Me impactaron sobremanera las piezas de Frances Gallardo y de Rogelio Báez Vega, pero como no resulta factible elevarlas a imagen, me devuelvo, para enfatizar la potencia global de la muestra y, sin salir de las salas del museo, a la figura de la curadora, a la personalidad comprometida de Marcela, alguien que, sin tener ascendencia boricua, manifiesta con los hechos, con lo ingente de la tarea de reunir a este medio centenar de artistas puertorriqueños, sus lazos con la isla. Unos lazos que apelan a los puertorriqueños, a través del arte, a revindicar que se les deje de tratar como ciudadanos de segunda, a que eleven la voz isleña para sacudirse la etiqueta de colonia, porque coincido con el espíritu de la exposición y el confeso de Marcela, de que Puerto Rico sigue siendo una colonia. Y si primero fue España durante muchos siglos quien ejerció el rol de capitán de esta hermosa balsa de piedra que es Puerto Rico, después y ahora fueron y son los Estados Unidos quienes nos mantienen a su estela, en una tierra de nadie antinatural como es la condición de estado libre asociado.
El sentimiento de desnudez de este Puerto Rico que mantiene unos elevados índices de precariedad en cualquiera de los aspectos que dan al bienestar de los pueblos, incluso los que procuran la dignidad de los ciudadanos, se ha puesto de relieve a través de esa cincuentena de artistas patrios que denuncian con sus obras esa dejadez institucional que ha sumido al país de Marcela, y al mío propio, en un socavón del que solo vamos a poder salir subiéndonos los unos a los hombros de los otros hasta asomar por el borde y comenzar a rellenarlo de iniciativas, esfuerzo, creatividad y orgullo genealógico para que no vuelva a producirse.

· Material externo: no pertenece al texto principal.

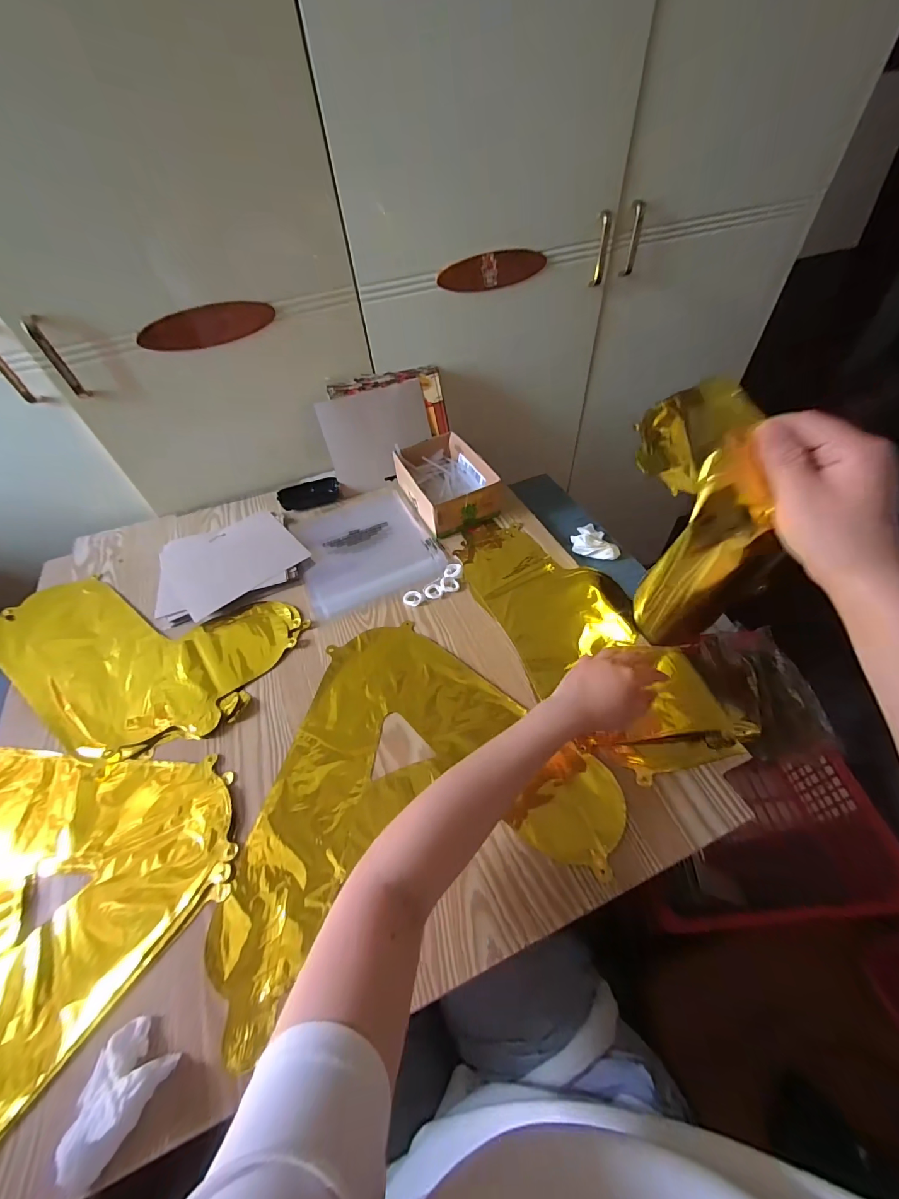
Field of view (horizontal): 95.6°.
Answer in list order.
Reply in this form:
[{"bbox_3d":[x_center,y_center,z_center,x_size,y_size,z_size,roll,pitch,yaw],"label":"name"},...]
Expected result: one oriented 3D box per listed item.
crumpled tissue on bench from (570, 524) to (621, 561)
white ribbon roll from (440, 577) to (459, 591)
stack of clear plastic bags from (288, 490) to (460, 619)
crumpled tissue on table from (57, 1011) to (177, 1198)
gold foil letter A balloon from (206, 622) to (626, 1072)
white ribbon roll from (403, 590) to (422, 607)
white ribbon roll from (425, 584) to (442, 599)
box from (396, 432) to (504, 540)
[{"bbox_3d":[0.237,-0.098,0.655,0.075,0.022,0.075,11,54,14],"label":"crumpled tissue on bench"},{"bbox_3d":[0.000,-0.022,0.602,0.028,0.006,0.024,-6,52,1],"label":"white ribbon roll"},{"bbox_3d":[-0.137,-0.091,0.675,0.215,0.011,0.245,-21,53,-11],"label":"stack of clear plastic bags"},{"bbox_3d":[-0.254,0.365,0.298,0.053,0.035,0.073,25,58,23],"label":"crumpled tissue on table"},{"bbox_3d":[-0.058,0.174,0.454,0.383,0.011,0.335,-20,53,-10],"label":"gold foil letter A balloon"},{"bbox_3d":[-0.054,-0.001,0.593,0.026,0.005,0.025,-3,52,3],"label":"white ribbon roll"},{"bbox_3d":[-0.024,-0.012,0.598,0.025,0.005,0.024,-3,52,3],"label":"white ribbon roll"},{"bbox_3d":[-0.008,-0.212,0.725,0.137,0.064,0.205,-22,53,-12],"label":"box"}]

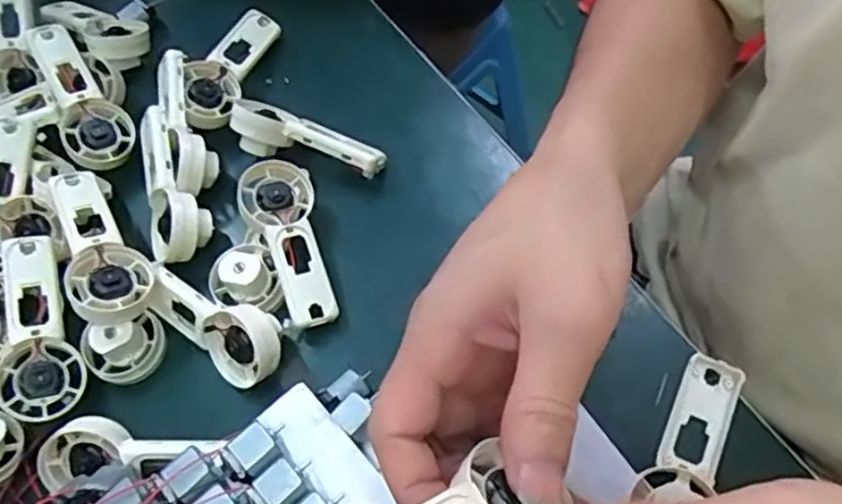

No deja de ser la exposición un acto revolucionario, una exportación del malestar creativo al corazón del continente, nada menos que a Nueva York; una exteriorización del alarido de un sentimiento de pertenencia a un Puerto Rico que, pese a su depauperación económica, está por encima de cualquier sumisión continuada.
Invito a los puertorriqueños residentes en la Gran Manzana, y también a los alejados de ella, a visitar esta exposición, un exorcismo mancomunado de artistas nuestros que han querido coreografiar su desazón, pero también su esperanza, gracias a una curadora a la que uno votaría por ella, si fuese posible escogerla como gobernadora de un país soberano por fin.
Ciertamente, y como reza el verso y lema superpuesto, no existe un mundo poshuracán porque Puerto Rico resulta azotado a diario por el mismo, uno de esos que erosiona el optimismo cotidiano y que requiere que desenterremos el hacha de paz de nuestras raíces para alejarlo de nuestra área de influencia y sustituirlo por una brisa generada por nosotros mismos. Puede que al principio resulte insuficiente, pero con el tiempo, el empuje y la creencia en nuestras capacidades como pueblo, bastará para sabernos libres y gestionarnos desde una libertad sin injerencias.